Patrick Remm : servir autrement

Dictionnaire des Expressions d'origine militaire

Dictionnaire des Expressions d'origine militaire

«En prendre pour son grade», «j'y suis j'y reste», «l'argent est le nerf de la guerre», «un coup de Jarnac», «changer son fusil d’épaule», autant de formules célèbres souvent considérées comme ayant toujours existé. Mais est-ce vraiment le cas ou les voit-on, au contraire, apparaître à une date donnée ?
Ont-elles un auteur connu ?

La langue française doit beaucoup à l'armée. Le fond de notre langue vient du latin ; non pas du latin classique de Cicéron ou de Tacite, mais davantage du bas latin, l’argot des légionnaires transmis aux peuples gaulois. La langue soldatesque n'a cessé de fournir locutions et vocables, glorieux ou humbles, mais toujours savoureux.

Pourtant certains mots ou expressions ont largement influencé la langue française dans le passé. A l'origine, l'expression «battre la chamade» s’utilisait à l’occasion du siège d’une ville. Par un roulement de tambour, «la chamade», les assiégés indiquaient leur volonté de se rendre ou de faire une trêve. Actuellement elle indique un émoi amoureux. «Sans coup férir», «annoncer la couleur», sont deux expressions parmi d’autres qui sont depuis longtemps passées dans le langage courant. Elles ont eu du succès et ont été citées si souvent que l'on peut les utiliser sans savoir qu'il s'agit d'une citation. «J'en passe et des meilleures»: qui sait en prononçant ces mots que cette expression est de Victor Hugo?
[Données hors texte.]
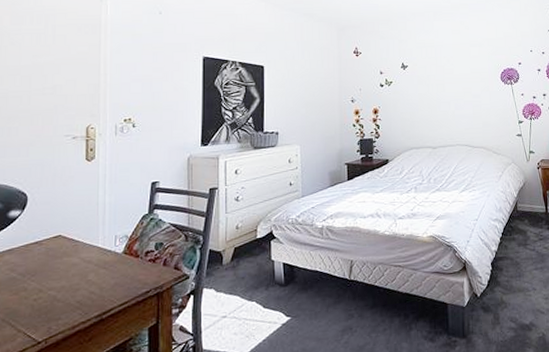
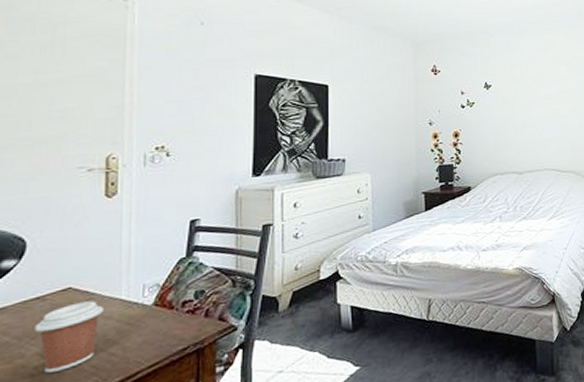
coffee cup: none [34,247,85,305] -> present [35,301,103,373]

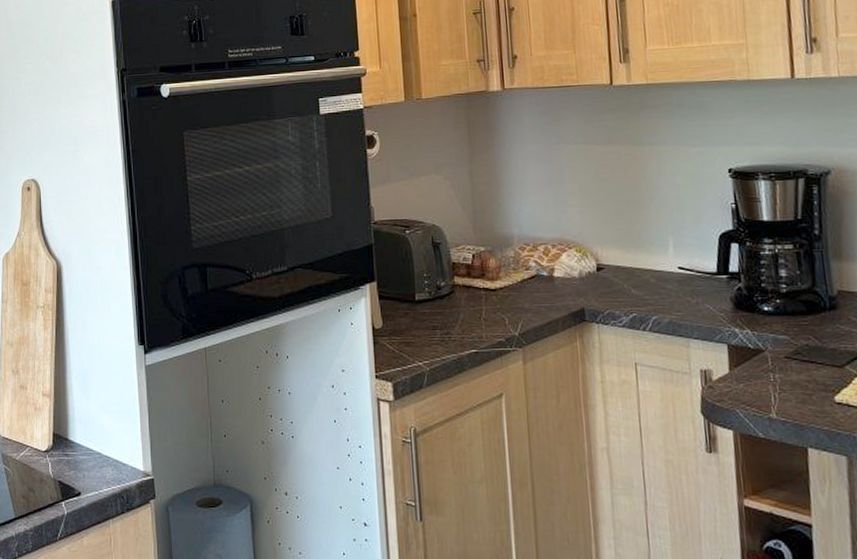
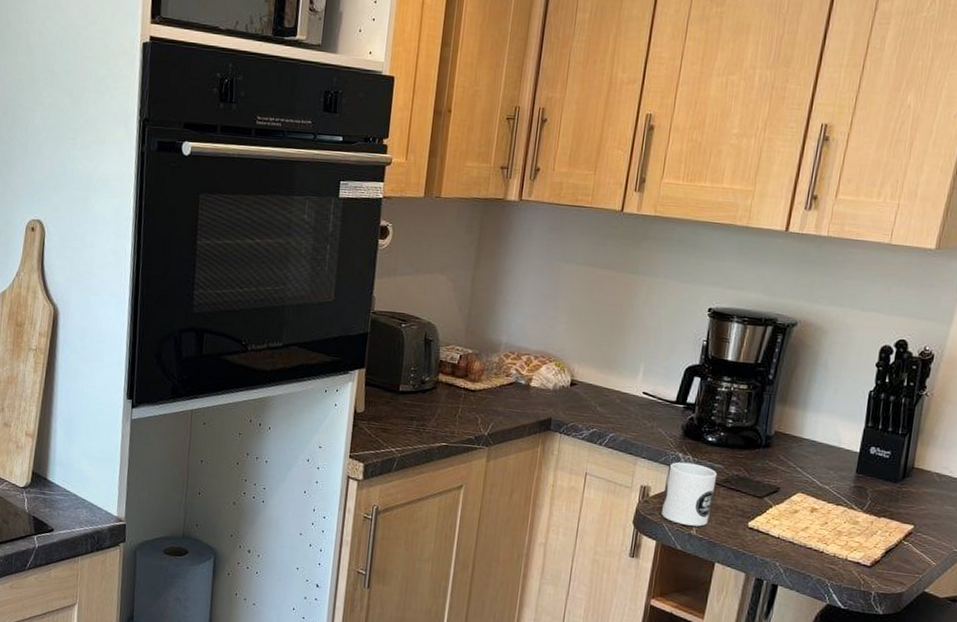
mug: none [727,337,788,408] -> present [662,462,718,527]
Bien souvent, d’ailleurs, avec le temps, la citation d’un personnage obscur devient célèbre. On la prête alors à un personnage de premier plan. Lors de la bataille de Fontenoy, le comte d'Anterroche avait dit «Messieurs les Anglais, tirez les premiers». Trop inconnu pour de si glorieuses paroles, on attribua le mot au Maréchal de Saxe. Le 4 juillet 1917, au cimetière de Picpus, l'anonyme colonel Stanton s'était exclamé sur la tombe du général La Fayette «La Fayette, nous voici !» Pour l'opinion publique une si belle phrase ne pouvait être que d'un personnage de premier plan, ce fut le général Pershing qui en devint l’auteur.

Il y a aussi des mots apocryphes fabriqués du vivant de l’auteur et d’autres qu’un auteur reprend à son compte. A Sainte-Hélène, Napoléon qui n'avait jamais dit: «Du haut de ces Pyramides quarante siècles vous contemplent» tenta, sous la plume de Las Casas, de faire passer le mot pour authentique, alors qu'aucun texte de la campagne d'Egypte ne comporte la fameuse phrase. De même, Victor Hugo fait dire «Merde» à Cambronne à la place du pudique: «La garde meurt et ne se rend pas ». Laissons à l'histoire les mensonges superbes et ne les discutons pas. Il y a d’un côté, la nostalgie de ces mots historiques légendaires et de l'autre le souci de la vérité historique.

Notre ouvrage n'a pour but que de divertir le lecteur en lui donnant conscience de son enracinement dans le patrimoine militaro-linguistique national. Bien que les regrettés Quillet, Robert, Larousse et Littré aient contribué notablement (et involontairement) à ce travail, le rédacteur y a ajouté quelques explications personnelles. Pour des raisons de commodité, les formules retenues dans ce livre font d’abord apparaître la signification usuelle et actuelle du terme; ensuite est mentionnée l'origine militaire ou le rapport avec la racine guerrière du vocable présenté.

Pour la rédaction de ce livre, l’auteur a effectué un véritable travail de recherche. Les principales sources se trouvent dans les dictionnaires anciens et modernes, les recueils de proverbes, de sentences et de maximes, ainsi que dans les dictionnaires généraux ou dans divers ouvrages spécialisés contemporains. Toutes ces sources permettent de retrouver les expressions d'origines littéraires et suggèrent, en particulier pour ce qui relève de l'histoire, d'autres documents à consulter: une source renvoie à une autre.

Si certaines formules ont un succès durable, au point qu'on les trouve déjà au XIIème siècle, d'autres disparaissent et de nouvelles formules comme: «On ne tire pas sur une ambulance» ou de nouveaux mots historiques apparaissent. Il s'agit donc d'un domaine en constante évolution puisque «l’Histoire n’a jamais dit son dernier mot».